Figure 3. LGMDD1-mutant dysfunction is corrected by abrogating HSP70 interaction.

(A) HeLa cells were cotransfected with plasmids expressing Flag-HSP70 and WT or LGMDD1-mutant (F89I, F93L, P96R, or F100I) GFP-DNAJB6b. In some cases, a second mutation in the J domain (H31Q) was also present. Twenty-four hours later, cells were lysed, and GFP-DNAJB6 was immunoprecipitated and subsequently immunoblotted for GFP or Flag. Quantitation of 3 replicates is shown in Supplemental Figure 2A. (B) Tetracycline-inducible isogenic 293 cell lines expressing (WT, H31Q, F93L, F93L-H31Q, P96R, or P96R-H31Q) V5-DNAJB6b were induced with tetracycline for 24 hours and then removed for the indicated durations. Lysates were immunoblotted for V5 and GAPDH. (C) Quantitation of V5-DNAJB6b levels from 3 independent experiments. *P ≤ 0.05, **P < 0.005, and ***P < 0.0005, by paired Student’s t test for comparisons between groups; Bonferroni-corrected P < 0.001 for multiple comparisons. (D) HeLa cells were transfected with the indicated constructs and subjected to heat shock at 42°C for 1 hour, and the percentage of ethidium homodimer-1–positive cells was quantitated.

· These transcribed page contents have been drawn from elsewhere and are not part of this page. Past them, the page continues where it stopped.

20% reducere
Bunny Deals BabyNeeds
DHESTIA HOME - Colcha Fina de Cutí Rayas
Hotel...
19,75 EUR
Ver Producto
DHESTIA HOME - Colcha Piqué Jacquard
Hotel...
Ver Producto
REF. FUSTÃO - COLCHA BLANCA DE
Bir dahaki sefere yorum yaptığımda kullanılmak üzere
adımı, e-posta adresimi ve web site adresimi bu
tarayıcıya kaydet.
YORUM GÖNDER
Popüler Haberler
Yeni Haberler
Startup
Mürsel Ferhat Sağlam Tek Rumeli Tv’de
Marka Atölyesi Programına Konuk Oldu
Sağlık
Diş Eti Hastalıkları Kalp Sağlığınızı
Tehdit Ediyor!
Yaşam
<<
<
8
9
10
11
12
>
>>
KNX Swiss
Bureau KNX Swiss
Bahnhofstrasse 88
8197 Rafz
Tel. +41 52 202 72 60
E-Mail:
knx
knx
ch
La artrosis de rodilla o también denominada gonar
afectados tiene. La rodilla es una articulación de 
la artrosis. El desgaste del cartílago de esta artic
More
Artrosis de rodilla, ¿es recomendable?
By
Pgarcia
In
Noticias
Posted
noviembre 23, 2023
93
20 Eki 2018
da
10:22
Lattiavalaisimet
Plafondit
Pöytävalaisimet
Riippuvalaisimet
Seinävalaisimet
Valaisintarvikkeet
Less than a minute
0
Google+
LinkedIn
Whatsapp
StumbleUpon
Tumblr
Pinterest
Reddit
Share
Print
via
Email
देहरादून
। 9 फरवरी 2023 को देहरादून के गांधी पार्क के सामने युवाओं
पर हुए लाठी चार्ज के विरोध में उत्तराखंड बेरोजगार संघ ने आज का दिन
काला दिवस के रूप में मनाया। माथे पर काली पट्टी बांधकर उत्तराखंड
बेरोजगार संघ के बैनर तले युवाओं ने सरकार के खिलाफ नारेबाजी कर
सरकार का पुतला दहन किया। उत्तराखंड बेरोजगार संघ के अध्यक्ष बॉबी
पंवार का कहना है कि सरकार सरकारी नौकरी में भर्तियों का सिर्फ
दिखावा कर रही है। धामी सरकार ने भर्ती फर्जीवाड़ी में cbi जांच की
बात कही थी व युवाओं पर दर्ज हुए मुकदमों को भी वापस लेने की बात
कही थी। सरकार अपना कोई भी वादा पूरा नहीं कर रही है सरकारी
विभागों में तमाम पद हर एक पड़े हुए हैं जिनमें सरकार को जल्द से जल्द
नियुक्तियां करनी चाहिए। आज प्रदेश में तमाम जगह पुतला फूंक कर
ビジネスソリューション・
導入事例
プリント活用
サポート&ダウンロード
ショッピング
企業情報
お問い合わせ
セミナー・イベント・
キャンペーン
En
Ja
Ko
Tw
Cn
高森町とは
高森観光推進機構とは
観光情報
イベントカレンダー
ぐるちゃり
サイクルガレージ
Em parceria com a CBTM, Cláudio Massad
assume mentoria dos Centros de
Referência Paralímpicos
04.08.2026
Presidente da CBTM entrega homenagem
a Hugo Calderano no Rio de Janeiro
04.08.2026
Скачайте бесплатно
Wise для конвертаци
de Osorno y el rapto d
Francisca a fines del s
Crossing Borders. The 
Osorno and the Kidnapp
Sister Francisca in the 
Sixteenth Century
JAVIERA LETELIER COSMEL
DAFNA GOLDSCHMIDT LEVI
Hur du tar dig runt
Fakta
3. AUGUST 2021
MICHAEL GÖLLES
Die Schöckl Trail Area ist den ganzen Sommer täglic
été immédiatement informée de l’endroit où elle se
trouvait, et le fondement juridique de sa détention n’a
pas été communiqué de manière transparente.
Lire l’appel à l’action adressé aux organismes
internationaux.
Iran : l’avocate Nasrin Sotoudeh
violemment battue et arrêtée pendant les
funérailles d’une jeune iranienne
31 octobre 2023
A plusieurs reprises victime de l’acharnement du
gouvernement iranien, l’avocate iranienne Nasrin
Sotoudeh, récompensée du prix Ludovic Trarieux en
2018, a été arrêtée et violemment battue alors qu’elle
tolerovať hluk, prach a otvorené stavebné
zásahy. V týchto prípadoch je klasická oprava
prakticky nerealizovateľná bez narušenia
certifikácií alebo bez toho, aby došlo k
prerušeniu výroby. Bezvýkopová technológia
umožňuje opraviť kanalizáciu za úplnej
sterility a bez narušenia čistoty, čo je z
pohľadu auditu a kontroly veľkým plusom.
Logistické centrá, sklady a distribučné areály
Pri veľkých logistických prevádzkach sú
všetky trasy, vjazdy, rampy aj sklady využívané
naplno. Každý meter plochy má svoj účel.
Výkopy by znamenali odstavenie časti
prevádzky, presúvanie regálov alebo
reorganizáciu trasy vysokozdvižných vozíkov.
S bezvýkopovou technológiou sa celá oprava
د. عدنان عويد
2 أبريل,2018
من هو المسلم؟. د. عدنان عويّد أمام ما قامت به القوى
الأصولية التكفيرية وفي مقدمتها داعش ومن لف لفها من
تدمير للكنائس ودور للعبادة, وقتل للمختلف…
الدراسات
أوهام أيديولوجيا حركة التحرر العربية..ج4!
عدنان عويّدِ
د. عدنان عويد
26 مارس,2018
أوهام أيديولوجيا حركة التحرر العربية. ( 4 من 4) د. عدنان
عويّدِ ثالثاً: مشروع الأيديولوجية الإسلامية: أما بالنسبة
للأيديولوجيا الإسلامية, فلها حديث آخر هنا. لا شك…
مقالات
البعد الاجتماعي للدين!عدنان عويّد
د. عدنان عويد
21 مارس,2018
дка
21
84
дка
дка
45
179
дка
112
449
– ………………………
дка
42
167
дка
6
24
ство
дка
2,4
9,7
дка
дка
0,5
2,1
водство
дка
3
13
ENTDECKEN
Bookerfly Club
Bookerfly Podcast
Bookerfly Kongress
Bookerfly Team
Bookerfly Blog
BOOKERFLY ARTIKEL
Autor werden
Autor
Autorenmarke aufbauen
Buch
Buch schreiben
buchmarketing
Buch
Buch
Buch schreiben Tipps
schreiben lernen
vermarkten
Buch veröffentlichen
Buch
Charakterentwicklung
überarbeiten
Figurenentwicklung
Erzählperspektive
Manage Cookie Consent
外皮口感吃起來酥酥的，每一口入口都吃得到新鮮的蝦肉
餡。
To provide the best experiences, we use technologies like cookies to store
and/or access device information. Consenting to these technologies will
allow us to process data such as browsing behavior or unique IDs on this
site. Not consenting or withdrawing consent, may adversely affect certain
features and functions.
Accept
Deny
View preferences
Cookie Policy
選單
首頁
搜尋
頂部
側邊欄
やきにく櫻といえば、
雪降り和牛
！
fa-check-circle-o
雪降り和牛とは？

Data are presented as the percentage of cells found positive/dead. **P < 0.005 and ***P < 0.0005, by paired Student’s t test for comparisons between groups. (E) HeLa cells were cotransfected with mCherry-TDP43 and WT or LGMDD1-mutant (F89I, F93L, P96R, or F100I) GFP-DNAJB6b. In some cases, a second mutation in the J domain (H31Q) was also present. After 12 hours of transfection, cells were treated for 16 hours with either YM-01, JG231, JG98 (HSP70 inhibitors), or SW02 (HSP70 activator). The percentage of cells with TDP43-positive nuclear aggregate granules was quantified following 1 hour of heat shock. *P < 0.05, **P < 0.005, and ***P < 0.0005, by paired Student’s t test for comparisons between groups; Bonferroni-adjusted P < 0.0025 for multiple comparisons. n = 300 cells analyzed per condition. The blots and graphs are representative of 3 independent experiments.